Wednesday, July 04, 2012

[ Fandom ] Advice for future OzComicCon events

It's easier if I do this in point form, rather than large blog form:

  • If your website is down repeatedly - make announcements on other social networking. I tried to buy a platinum ticket, and tried emailing, and phoning. To no avail. Only to finally get through and be quite rudely told that I didn't try any contact, and that I'd virtually just have to suck it up. Great first impression with your company.  

  • If you are going to do tickets pre-sale, perhaps they should gain access to the venue before others that buy tickets on the day and get to walk straight in.  

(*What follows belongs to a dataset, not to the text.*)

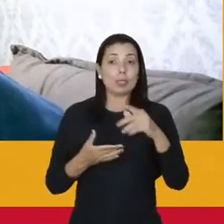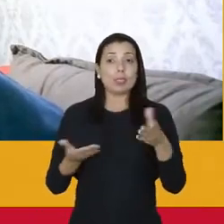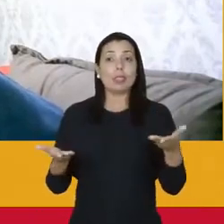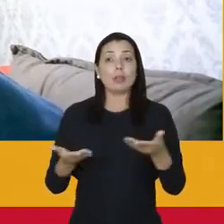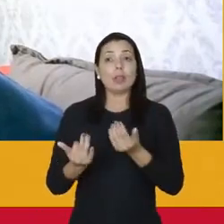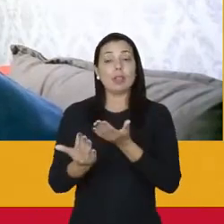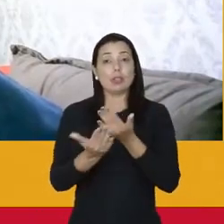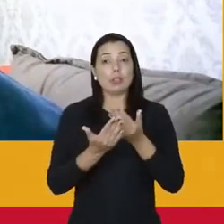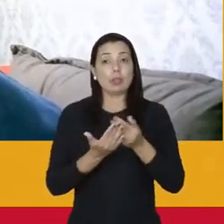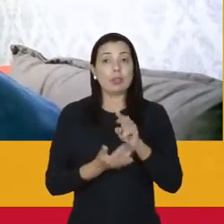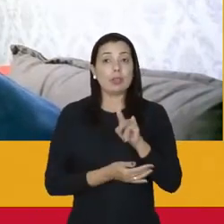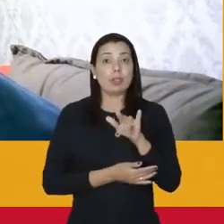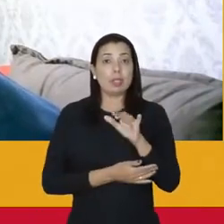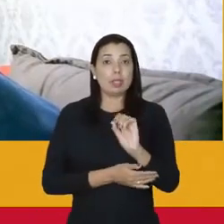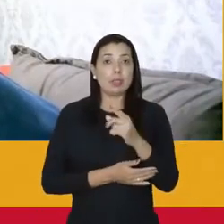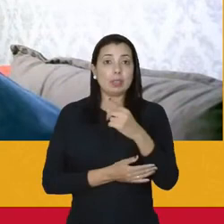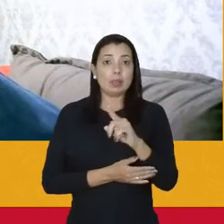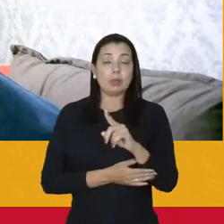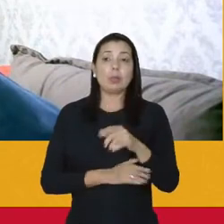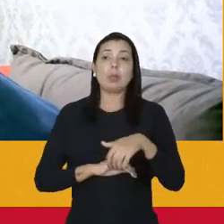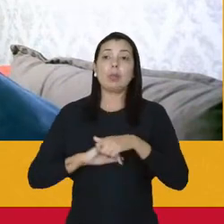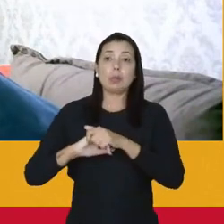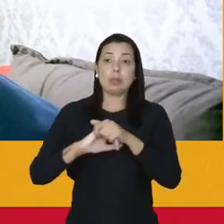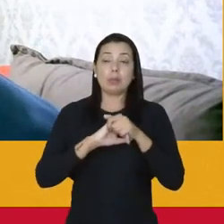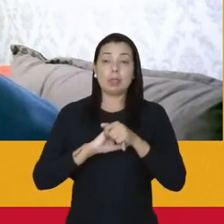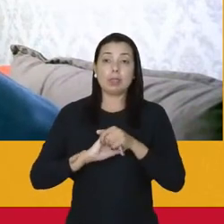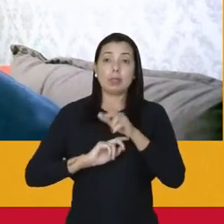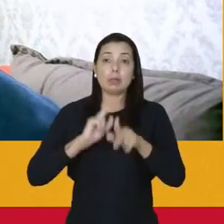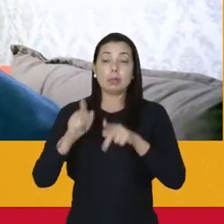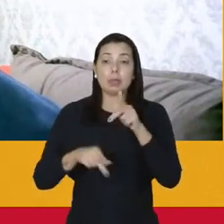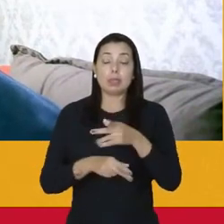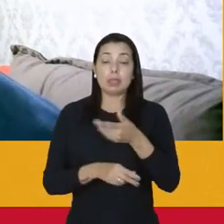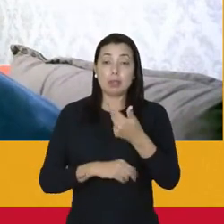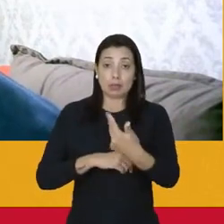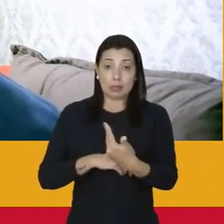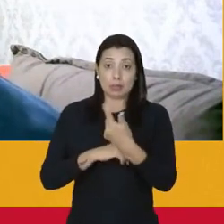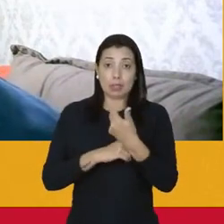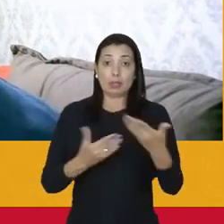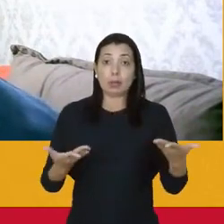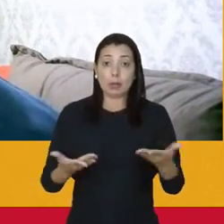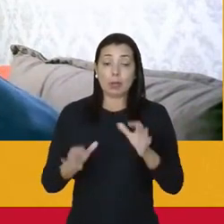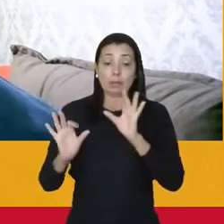meu jovem Vinícius Castelo, faça sua saudação para nosso povo que está nos assistindo nesse momento.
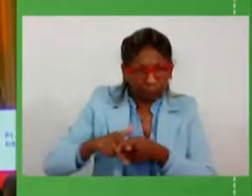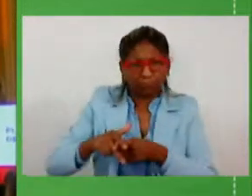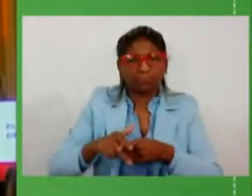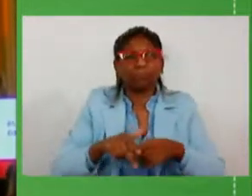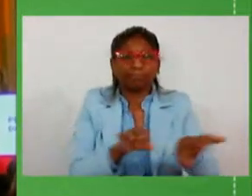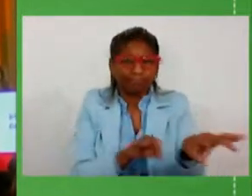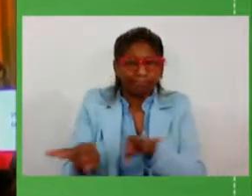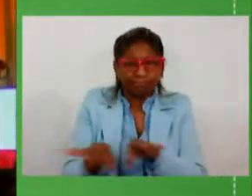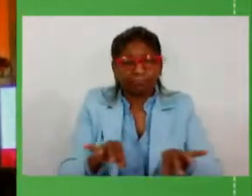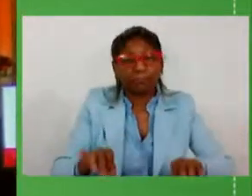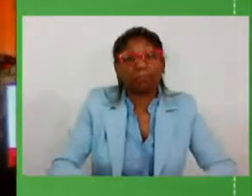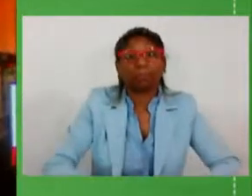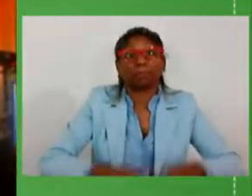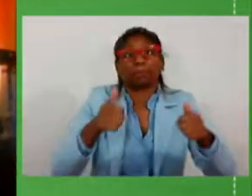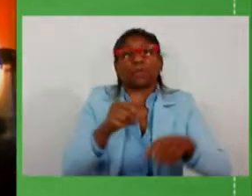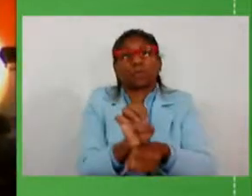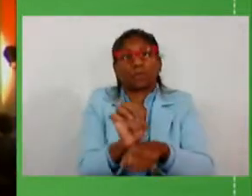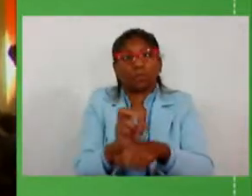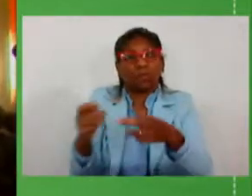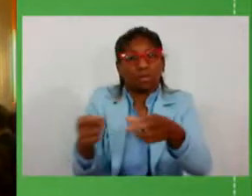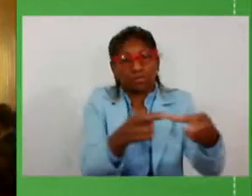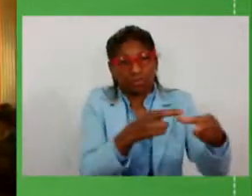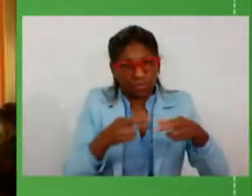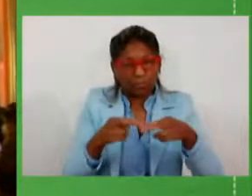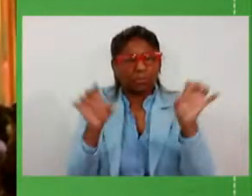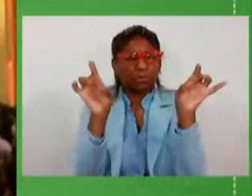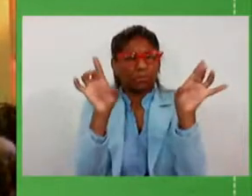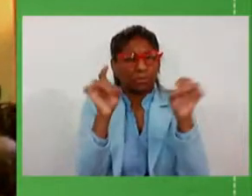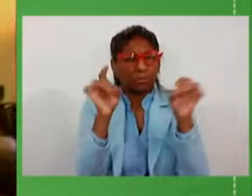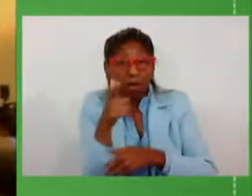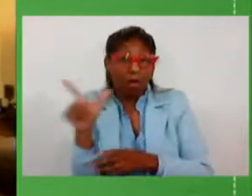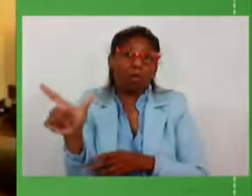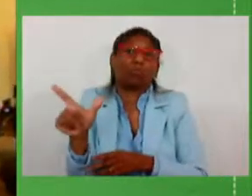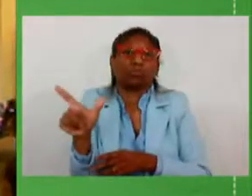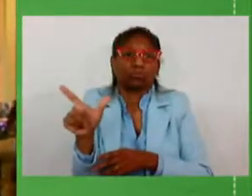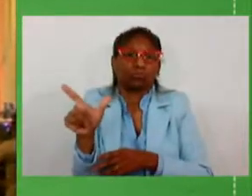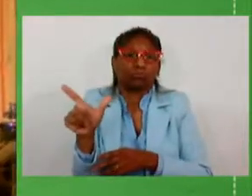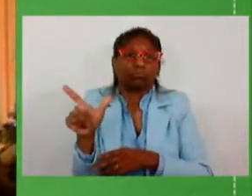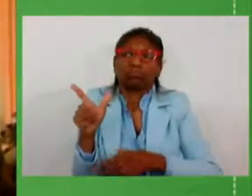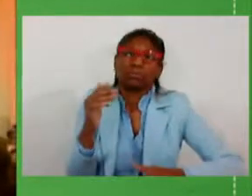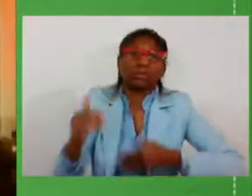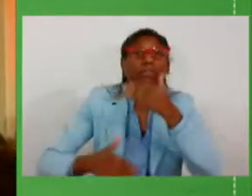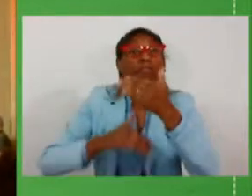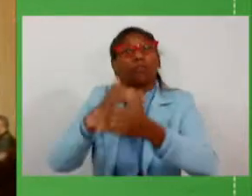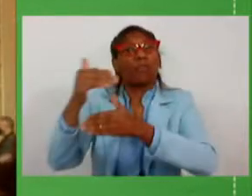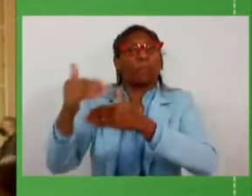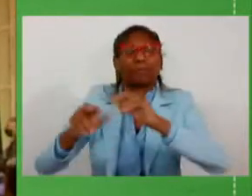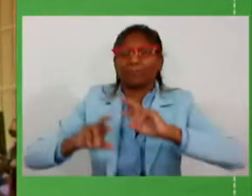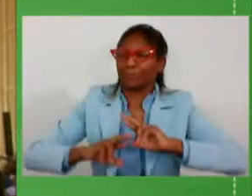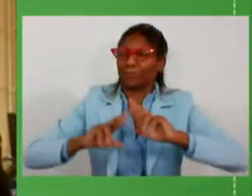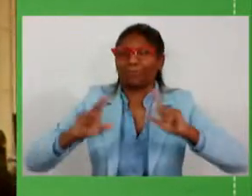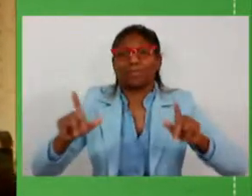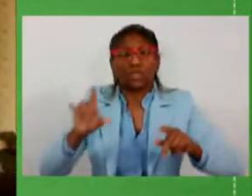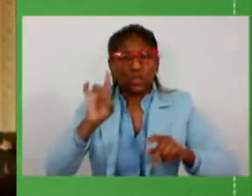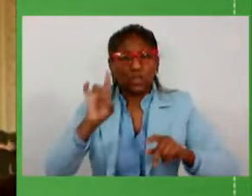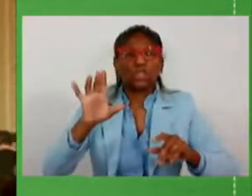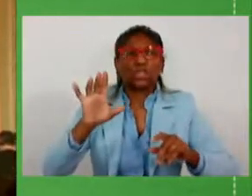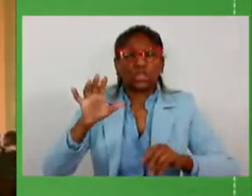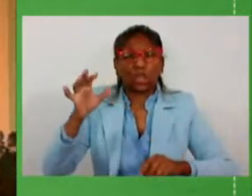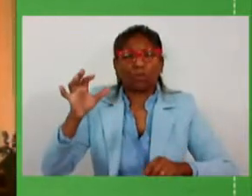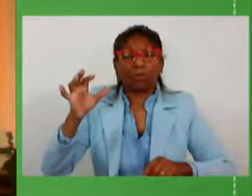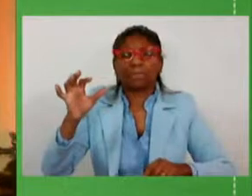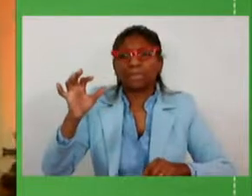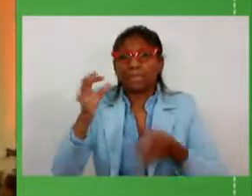o nosso Estado e essas regiões especialmente a outra condição de desenvolvimento, além de salvar vidas a partir dos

  • VIP and Platinum Tickets should definitely be allowed in first. In all aspects. Whether it be panels, queues, photos, autographs - everything. That's why they pay the big bucks!
  • Tokens for autographs and photographs should be available online. So many other conventions in the world do this, so we know that it's a system that can definitely work. This will save you having to give refunds when fans queue for hours and then ultimately miss their session. 
  • If you are going to have a queue for tokens at the venue, perhaps consider having this outside the venue - rather than having a rediculous snake queue that takes up the WHOLE venue. That way you'll get people into the venue in an orderly fashion - rather than having tens of thousands of pissed off geeks about 10 minutes into your convention opening.
  • Maybe if you haven't run a large scale convention, and are unsure on how it's going to go - maybe you should consider not bringing in one of the biggest geek draw-cards in the world. Stan Lee. Just you know, food for thought.
  • Work out what your venue capacity is. Sell that number of tickets. No more. No less.  That way you won't have to keep opening and closing the venue. You'll avoid the huge number of pissed off geeks that are standing outside with pre-paid tickets, unable to get into the venue.
  • If you are going to hold dinner events, perhaps you should check and acknowledge with the guests who are purchasing tickets to said dinners if they have any food requirements or allergies. I sent three to four emails about my requirements. Did not receive replies, and then was told that there were no special requirements for my table. Really?

  • If you have members of the general public coming to the office to ask you questions and potentially give you more money for objects - it doesn't take much to be professional to your staff in front of us. Maybe don't scream at them while we are standing there waiting to talk to you - it's a little awkward
  • Have your photos printed on premise. That way if there are problems with printing they can be fixed up on site. You won't have attendees pissed off that they have to wait hours for their photos. Armageddon Expo does this REALLY well.

  • In regards to professional photographers - make sure that their equipment is ready to take professional photos. This means having clean camera lenses. Lots of the photos on the Mitch Pileggi booth had dust specks all over them which is really really disappointing. 

I could go on with more - but this is just a few observations that I had. I'm not sure that I'll attend another Hub Productions Event after this one. I got everything I wanted out of this event, and more. But I had to work damned hard to get it.